• _Obiettivo dell'esercizio_:
Riduci a un elenco puntato il paragrafo che inizia con «E oggi, nelle acque antistanti», tratto dal testo sulla cerimonia di immersione dei vini. Conserva i fatti principali.

• _Sezione del documento_:
E oggi, nelle acque antistanti Castel dell’Ovo, si è svolta la cerimonia di immersione di due vini celebrativi Falanghina Metodo Classico e Rosso Riserva di Cantine Carputo per celebrare il trentennale di attività. Le bottiglie sono state trasportate partendo da Molo San Vincenzo: autorità e ospiti erano a bordo della Motovela della Legalità e della Memoria. In una vita precedente, la motovela si chiamava Oceanis 473 ed era utilizzata dagli scafisti per trafficare persone sulla tratta dalla Turchia alla Sicilia. La Guardia di Finanza l’ha intercettata al largo delle coste siciliane. La Procura della Repubblica di Ragusa l’ha data in custodia ad Archeoclub d’Italia che l’ha trasformata in MareNostrum Dike. MareNostrum dal nome del Dipartimento Marino di Archeoclub D’Italia e Dike dal nome della dea della Giustizia nella mitologia greca. Due storie straordinarie che si incrociano, perchè da una parte il recupero dei Ragazzi dell’Area Penale di Napoli con un percorso di legalità e redenzione, dall’altra un bene confiscato alla delinquenza che diventa luogo di conoscenza e legalità.

A Napoli, oggi i ragazzi, partecipando all’immersione di 12 casse di vini, voluta dalle Cantine Carputo, i ragazzi non solo hanno collaborato alle operazioni di riprese subacque ma hanno potuto conoscere l’attività di operatori tecnico – subacquei.

“Un momento emozionante. Mi fa piacere che i ragazzi possano reintegrarsi nella società ricredendosi di errori passati. Per quanto riguarda la mia azienda sono orgoglioso del fatto che siamo arrivati al trentennale. I miei figli hanno anche loro questa passione come l’avevo io 30 anni fa. Da questa passione è nata l’idea dei miei figli di dare una svolta con una valorizzazione del territorio dei Campi Flegrei – ha affermato Francesco Carputo, fondatore delle Cantine Carputo – ma anche della stessa Città di Napoli. Rivolgo un grande augurio ai miei e l’auspicio è che questa iniziativa venga recepita da tutti e possa avere continuità”.

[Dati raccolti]
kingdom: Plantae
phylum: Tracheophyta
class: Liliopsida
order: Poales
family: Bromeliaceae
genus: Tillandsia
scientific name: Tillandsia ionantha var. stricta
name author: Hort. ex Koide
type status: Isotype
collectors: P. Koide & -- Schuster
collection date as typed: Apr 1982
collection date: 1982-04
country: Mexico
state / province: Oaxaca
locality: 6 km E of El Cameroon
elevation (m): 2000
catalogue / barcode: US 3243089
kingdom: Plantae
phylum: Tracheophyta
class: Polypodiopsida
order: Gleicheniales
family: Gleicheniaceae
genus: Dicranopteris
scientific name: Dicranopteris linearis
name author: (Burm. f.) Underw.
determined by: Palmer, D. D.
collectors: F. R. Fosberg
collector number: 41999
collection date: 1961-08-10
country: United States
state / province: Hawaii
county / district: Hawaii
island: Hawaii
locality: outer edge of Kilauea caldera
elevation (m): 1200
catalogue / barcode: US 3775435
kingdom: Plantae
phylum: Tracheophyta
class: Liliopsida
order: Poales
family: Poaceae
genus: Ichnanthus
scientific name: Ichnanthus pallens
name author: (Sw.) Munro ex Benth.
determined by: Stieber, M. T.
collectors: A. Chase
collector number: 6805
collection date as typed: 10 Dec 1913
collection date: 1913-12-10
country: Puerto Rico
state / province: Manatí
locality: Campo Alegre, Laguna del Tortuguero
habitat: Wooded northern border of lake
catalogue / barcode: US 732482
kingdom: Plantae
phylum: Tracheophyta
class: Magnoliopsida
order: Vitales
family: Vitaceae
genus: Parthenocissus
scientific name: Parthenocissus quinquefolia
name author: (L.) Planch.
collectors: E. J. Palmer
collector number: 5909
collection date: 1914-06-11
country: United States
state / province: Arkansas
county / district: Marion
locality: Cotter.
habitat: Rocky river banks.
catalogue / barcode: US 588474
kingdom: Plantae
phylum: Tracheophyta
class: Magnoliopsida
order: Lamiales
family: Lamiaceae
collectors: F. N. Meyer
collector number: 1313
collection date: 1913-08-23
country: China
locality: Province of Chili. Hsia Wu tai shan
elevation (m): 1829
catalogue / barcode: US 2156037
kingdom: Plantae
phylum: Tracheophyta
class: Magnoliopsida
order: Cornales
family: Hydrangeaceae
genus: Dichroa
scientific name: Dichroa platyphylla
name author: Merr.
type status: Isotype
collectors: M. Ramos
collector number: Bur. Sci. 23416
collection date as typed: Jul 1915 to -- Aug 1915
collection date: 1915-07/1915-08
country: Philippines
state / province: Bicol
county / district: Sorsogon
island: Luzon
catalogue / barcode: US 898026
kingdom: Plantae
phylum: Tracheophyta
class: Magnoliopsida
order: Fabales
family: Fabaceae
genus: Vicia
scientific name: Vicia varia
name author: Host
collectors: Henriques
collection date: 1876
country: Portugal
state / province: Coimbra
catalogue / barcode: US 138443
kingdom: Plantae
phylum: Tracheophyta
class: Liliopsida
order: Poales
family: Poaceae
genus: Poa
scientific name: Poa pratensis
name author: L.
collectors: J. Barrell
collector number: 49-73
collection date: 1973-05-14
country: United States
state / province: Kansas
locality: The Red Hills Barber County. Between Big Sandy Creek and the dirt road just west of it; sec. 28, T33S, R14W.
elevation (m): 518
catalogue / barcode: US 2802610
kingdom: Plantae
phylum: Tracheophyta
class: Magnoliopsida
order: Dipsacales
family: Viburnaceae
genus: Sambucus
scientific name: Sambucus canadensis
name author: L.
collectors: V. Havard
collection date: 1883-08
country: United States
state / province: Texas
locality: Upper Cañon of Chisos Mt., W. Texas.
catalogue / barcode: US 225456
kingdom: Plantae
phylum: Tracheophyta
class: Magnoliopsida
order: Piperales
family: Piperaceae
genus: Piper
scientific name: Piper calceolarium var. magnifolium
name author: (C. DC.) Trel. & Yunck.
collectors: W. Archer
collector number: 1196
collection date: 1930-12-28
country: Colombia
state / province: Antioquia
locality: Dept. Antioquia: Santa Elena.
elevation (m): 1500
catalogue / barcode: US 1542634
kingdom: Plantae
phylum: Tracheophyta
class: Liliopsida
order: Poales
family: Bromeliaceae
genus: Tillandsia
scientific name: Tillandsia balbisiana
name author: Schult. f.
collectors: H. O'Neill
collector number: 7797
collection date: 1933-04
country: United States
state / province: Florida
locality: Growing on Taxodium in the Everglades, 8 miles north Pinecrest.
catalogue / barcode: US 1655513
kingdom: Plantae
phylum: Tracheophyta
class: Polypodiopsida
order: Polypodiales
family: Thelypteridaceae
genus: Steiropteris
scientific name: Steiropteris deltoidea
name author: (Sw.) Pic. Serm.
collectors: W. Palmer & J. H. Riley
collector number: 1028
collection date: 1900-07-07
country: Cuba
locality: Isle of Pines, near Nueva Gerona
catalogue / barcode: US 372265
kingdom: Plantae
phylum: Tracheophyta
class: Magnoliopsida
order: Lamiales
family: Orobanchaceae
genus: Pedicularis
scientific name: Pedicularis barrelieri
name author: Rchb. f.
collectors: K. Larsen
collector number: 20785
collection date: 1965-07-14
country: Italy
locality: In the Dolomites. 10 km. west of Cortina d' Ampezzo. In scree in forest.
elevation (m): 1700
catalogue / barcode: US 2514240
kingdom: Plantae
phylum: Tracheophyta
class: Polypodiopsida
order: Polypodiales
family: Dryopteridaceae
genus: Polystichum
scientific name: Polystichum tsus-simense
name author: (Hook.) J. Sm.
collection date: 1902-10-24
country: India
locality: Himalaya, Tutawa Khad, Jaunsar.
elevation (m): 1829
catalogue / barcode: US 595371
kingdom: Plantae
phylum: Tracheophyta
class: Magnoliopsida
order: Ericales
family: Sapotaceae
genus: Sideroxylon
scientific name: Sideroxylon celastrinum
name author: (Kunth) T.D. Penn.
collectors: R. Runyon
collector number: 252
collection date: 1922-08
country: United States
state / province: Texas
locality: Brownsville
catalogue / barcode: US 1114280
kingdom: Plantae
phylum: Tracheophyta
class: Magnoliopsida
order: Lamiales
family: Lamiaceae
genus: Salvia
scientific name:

• _Soluzione_:
- Nelle acque davanti a Castel dell'Ovo si è svolta la cerimonia di immersione di due vini celebrativi di Cantine Carputo, Falanghina Metodo Classico e Rosso Riserva, per il trentennale di attività.
- Le bottiglie sono partite da Molo San Vincenzo, con autorità e ospiti a bordo della Motovela della Legalità e della Memoria.
- In passato la motovela si chiamava Oceanis 473 e gli scafisti la usavano per trafficare persone dalla Turchia alla Sicilia.
- La Guardia di Finanza l'ha intercettata al largo delle coste siciliane.
- La Procura della Repubblica di Ragusa l'ha affidata ad Archeoclub d'Italia, che l'ha trasformata in MareNostrum Dike.
- Il nome unisce il Dipartimento Marino di Archeoclub d'Italia (MareNostrum) e la dea greca della Giustizia (Dike).
- Si incrociano due storie: il percorso di legalità e redenzione dei Ragazzi dell'Area Penale di Napoli e un bene confiscato alla delinquenza che diventa luogo di conoscenza e legalità.